O general reformado de quatro estrelas espera conseguir algumas vitórias mais simples em sua visita — de um acesso melhorado aos mercados chineses até uma série de acordos de investimento, estreitando os laços econômicos dos países de maneira sem precedentes. O fato de Xi Jinping ter aceitado se encontrar com Mourão é um sinal de boa vontade pouco usual, ainda mais se levarmos em conta quanto a relação entre os dois países se deteriorou desde a eleição de Bolsonaro em outubro de 2018. Pequim teme que o Brasil mine os interesses geopolíticos chineses na América Latina e Caribe, onde estão nove dos 17 países que ainda reconhecem Taiwan.

Para piorar, o governo brasileiro terá de tomar, em breve, duas decisões muito simbólicas, que tornarão mais difícil para Mourão manter os acordos com os chineses longe dos interesses dos populistas.
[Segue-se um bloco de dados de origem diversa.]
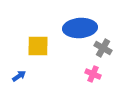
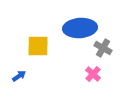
pink cross: rotated 21 degrees clockwise
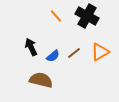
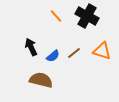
orange triangle: moved 2 px right, 1 px up; rotated 48 degrees clockwise
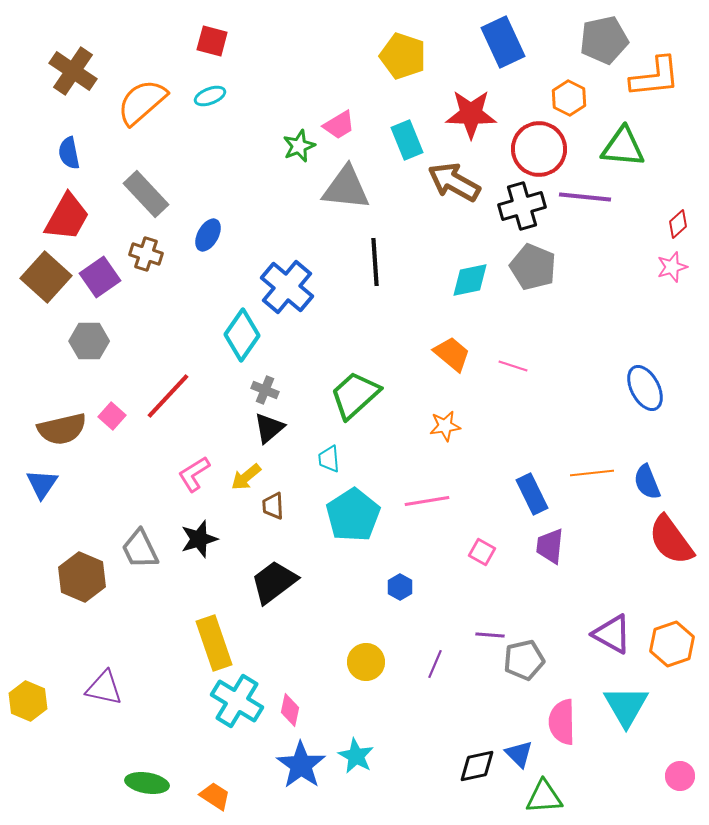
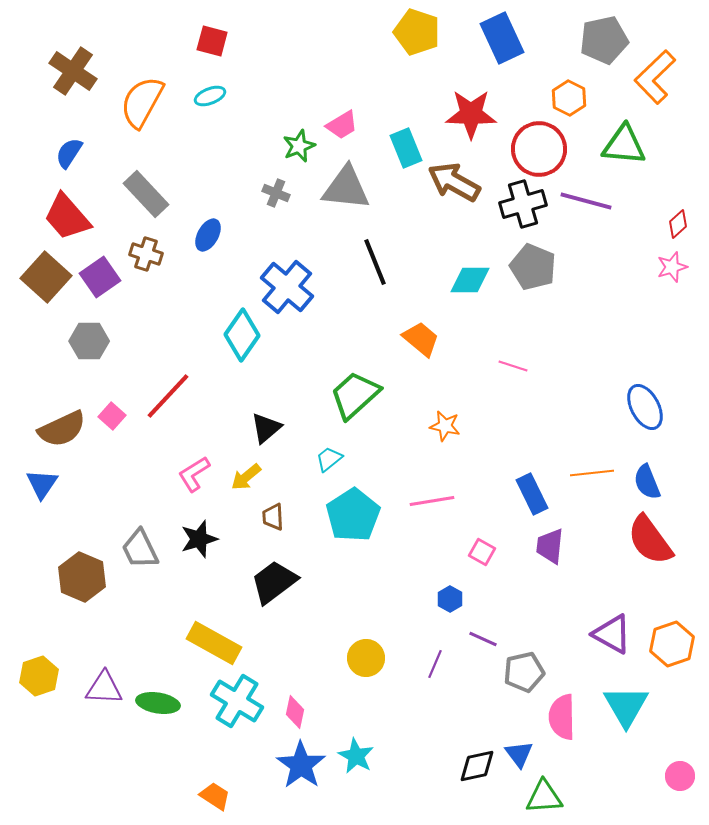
blue rectangle at (503, 42): moved 1 px left, 4 px up
yellow pentagon at (403, 56): moved 14 px right, 24 px up
orange L-shape at (655, 77): rotated 142 degrees clockwise
orange semicircle at (142, 102): rotated 20 degrees counterclockwise
pink trapezoid at (339, 125): moved 3 px right
cyan rectangle at (407, 140): moved 1 px left, 8 px down
green triangle at (623, 147): moved 1 px right, 2 px up
blue semicircle at (69, 153): rotated 44 degrees clockwise
purple line at (585, 197): moved 1 px right, 4 px down; rotated 9 degrees clockwise
black cross at (522, 206): moved 1 px right, 2 px up
red trapezoid at (67, 217): rotated 110 degrees clockwise
black line at (375, 262): rotated 18 degrees counterclockwise
cyan diamond at (470, 280): rotated 12 degrees clockwise
orange trapezoid at (452, 354): moved 31 px left, 15 px up
blue ellipse at (645, 388): moved 19 px down
gray cross at (265, 390): moved 11 px right, 197 px up
orange star at (445, 426): rotated 20 degrees clockwise
black triangle at (269, 428): moved 3 px left
brown semicircle at (62, 429): rotated 12 degrees counterclockwise
cyan trapezoid at (329, 459): rotated 56 degrees clockwise
pink line at (427, 501): moved 5 px right
brown trapezoid at (273, 506): moved 11 px down
red semicircle at (671, 540): moved 21 px left
blue hexagon at (400, 587): moved 50 px right, 12 px down
purple line at (490, 635): moved 7 px left, 4 px down; rotated 20 degrees clockwise
yellow rectangle at (214, 643): rotated 42 degrees counterclockwise
gray pentagon at (524, 660): moved 12 px down
yellow circle at (366, 662): moved 4 px up
purple triangle at (104, 688): rotated 9 degrees counterclockwise
yellow hexagon at (28, 701): moved 11 px right, 25 px up; rotated 18 degrees clockwise
pink diamond at (290, 710): moved 5 px right, 2 px down
pink semicircle at (562, 722): moved 5 px up
blue triangle at (519, 754): rotated 8 degrees clockwise
green ellipse at (147, 783): moved 11 px right, 80 px up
Primeiro, Bolsonaro terá de decidir se apoia formalmente ou não a Iniciativa do Cinturão e da Rota (BRI, na sigla em inglês), rota das sedas, um plano de investimentos numa escala sem precedentes — e um indicador-chave das ambições globais da China. Ainda que assinar o memorando da BRI agora não cause um impacto imediato nos investimentos — o BRI é mais uma venda de narrativa do que um programa formal de investimentos —, isso seria interpretado em Pequim como um sinal claro de que o Brasil é suscetível à pressão feita por Donald Trump, que pediu a Bolsonaro que o ajudasse a limitar a influência chinesa na América Latina.

Sentindo uma oportunidade por causa da postura ambígua do Brasil em relação à China, outros presidentes da América Latina buscaram uma aproximação, tentando se projetar como parceiros mais confiáveis para os chineses. Em abril, o presidente do Chile, Sebastián Piñera, foi a Pequim para o segundo fórum da BRI e questionou abertamente o papel do Brasil como interlocutor-chave da China na América Latina. A adesão do Brasil ao BRI, rota das sedas, sígla em inglês, seria vista como uma grande vitória em Pequim, e, com isso, Mourão poderia conseguir significantes promessas de investimentos em troca.
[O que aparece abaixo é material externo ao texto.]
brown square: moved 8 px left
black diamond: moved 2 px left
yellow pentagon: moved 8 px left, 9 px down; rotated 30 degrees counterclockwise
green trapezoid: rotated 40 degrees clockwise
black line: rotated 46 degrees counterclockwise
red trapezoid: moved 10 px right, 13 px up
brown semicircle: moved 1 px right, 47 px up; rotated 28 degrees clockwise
Em segundo lugar, Bolsonaro terá de decidir se seguirá a decisão de Trump e tomará medidas concretas para limitar o papel da gigante chinesa de tecnologia Huawei na adesão dos modelos 5G de telefonia celular no Brasil. A indústria brasileira, o setor agrícola, as empresas de telecomunicação e as Forças Armadas não apoiam essa ideia, mas o ministro da Ciência e Tecnologia, Marcos Pontes, deixou claro recentemente, durante uma palestra, que a decisão sobre o 5G será estritamente política — e não técnica — e que seria tomada pelo presidente. Em entrevista recente a um jornal, Mourão argumentou que o Brasil “não compartilha, por ora”, da visão dos EUA de que a Huawei poderia transmitir informações estratégicas para o governo chinês. Por enquanto, parece pouco provável que o Brasil siga os EUA e a Austrália e impeça a participação da Huawei no lançamento das redes 5G. O país provavelmente agirá como a Europa, onde os governos adotaram uma postura moderada e se recusaram a banir a empresa. Ainda assim, Mourão será crucial para que Bolsonaro se poupe com seus apoiadores mais radicais, que consideram uma mera viagem à China como uma capitulação à “China maoista”, um termo que Ernesto Araújo gosta de usar.
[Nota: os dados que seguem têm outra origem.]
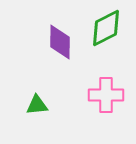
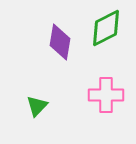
purple diamond: rotated 9 degrees clockwise
green triangle: moved 1 px down; rotated 40 degrees counterclockwise
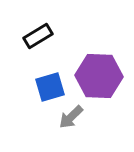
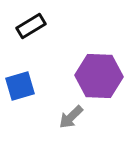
black rectangle: moved 7 px left, 10 px up
blue square: moved 30 px left, 1 px up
Enquanto Mourão argumenta em Pequim para tentar salvar os laços bilaterais dos países, os chineses ouvirão atentamente, cientes de que as intrincadas dinâmicas da política doméstica brasileira influenciarão a posição do país na crescente disputa de poder entre Pequim e Washington. O vice terá de andar na corda bamba para conseguir remendar as relações entre Brasil e China e manter essas vitórias sem alarde — do contrário, precisará encarar a fúria da direita radical que o enxerga como uma ameaça.